A second alleges that Logalbo constantly commented on her clothing, including speculating on the color of her underwear, and at times when he called her at late at night would ask what she was wearing.
The third alleges that Logalbo took a picture of her with his phone and said it was for the “spank bank,” and on another occasion brought her bottles of wine called “Barefoot” and “Manage a Trois,” telling her, “I thought you’d like that.”
One of the women – the 20-year veteran of the office – alleges that Spitzer has “falsely accused” her of “not keeping him informed on her cases in a room full of OCDA managers” as well as publicly accusing her “of being a liar for statements she made in the investigation into Mr.

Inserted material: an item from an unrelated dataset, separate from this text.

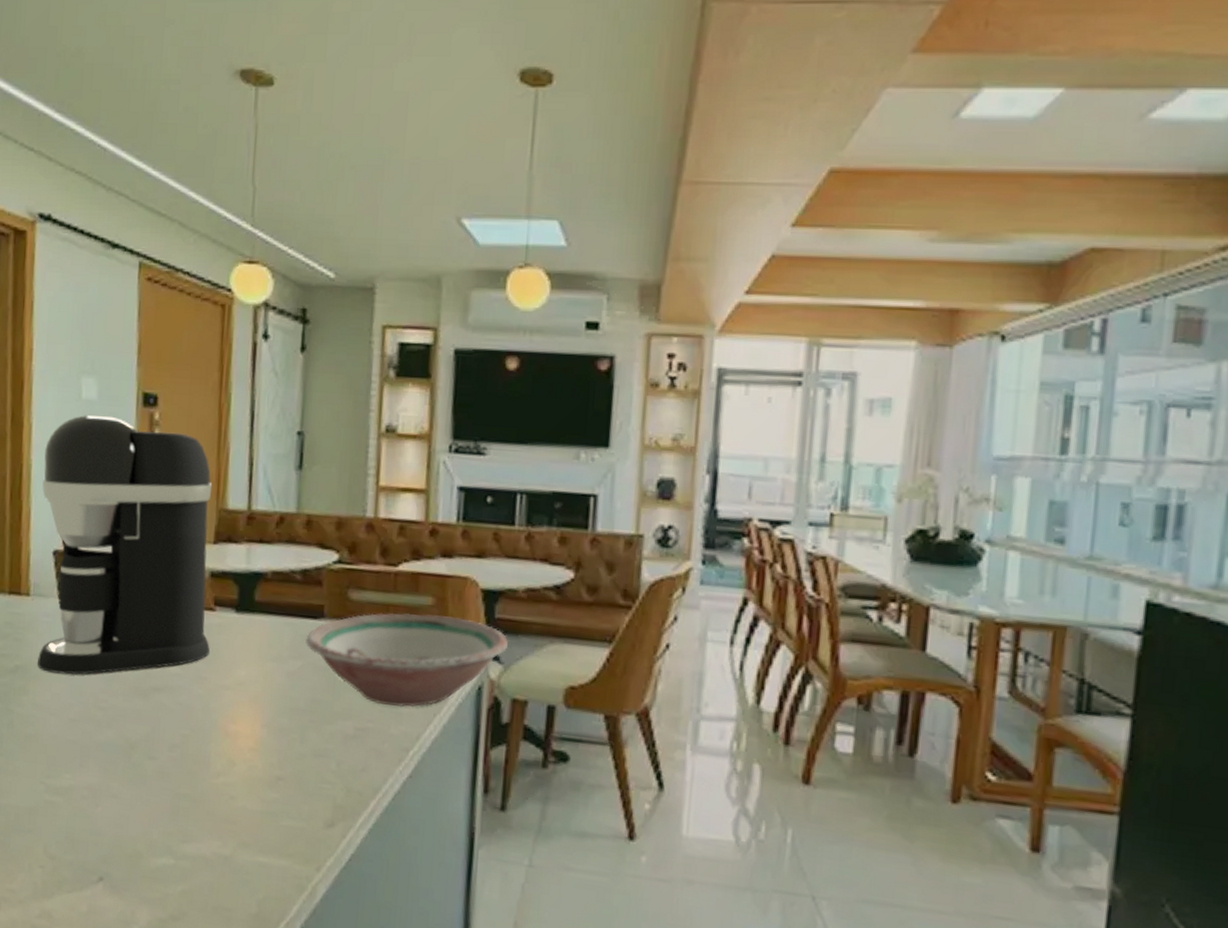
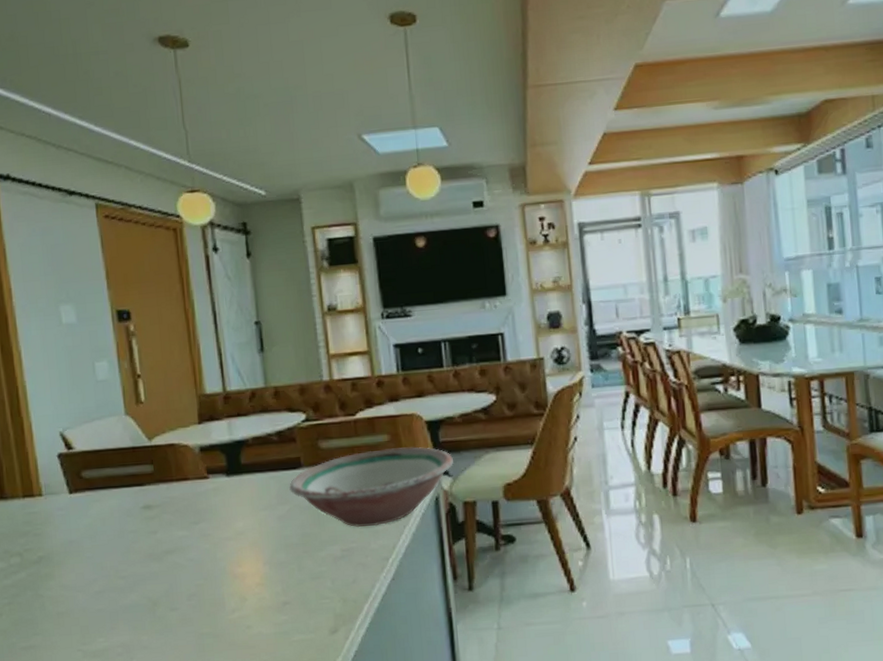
coffee maker: present [38,415,213,675] -> none [36,334,210,557]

Logalbo.”
Logalbo resigned abruptly in December 2020, shortly after the allegations against him began to surface.
Civil rights groups have already called on the California Attorney General’s Office to investigate the OC DA’s office for systemic bias in light of the comments made by Spitzer while discussing the Buggs double-murder case.
Spitzer during an Oct. 1 meeting about whether to seek the death penalty for Buggs asked about the race of Buggs’ former girlfriends and said he “knows many Black people who enhance their status by only dating ‘White women,’” according to internal memos.
Spitzer has said he was trying to determine the racial overtones of the case, though he has acknowledged having “used an example that was insensitive” and described his own comments as “inartful.”
The internal memos indicate that some at the DA’s office were concerned that Spitzer’s comments in the Buggs meeting could have fallen under the recent Racial Justice Act, which deals with legal remedies in the event a prosecutor exhibits racial bias toward a defendant. An Orange County Superior Court judge is currently going through boxes of internal communications among DAs office leaders to determine whether any should be turned over to Buggs’ defense attorney.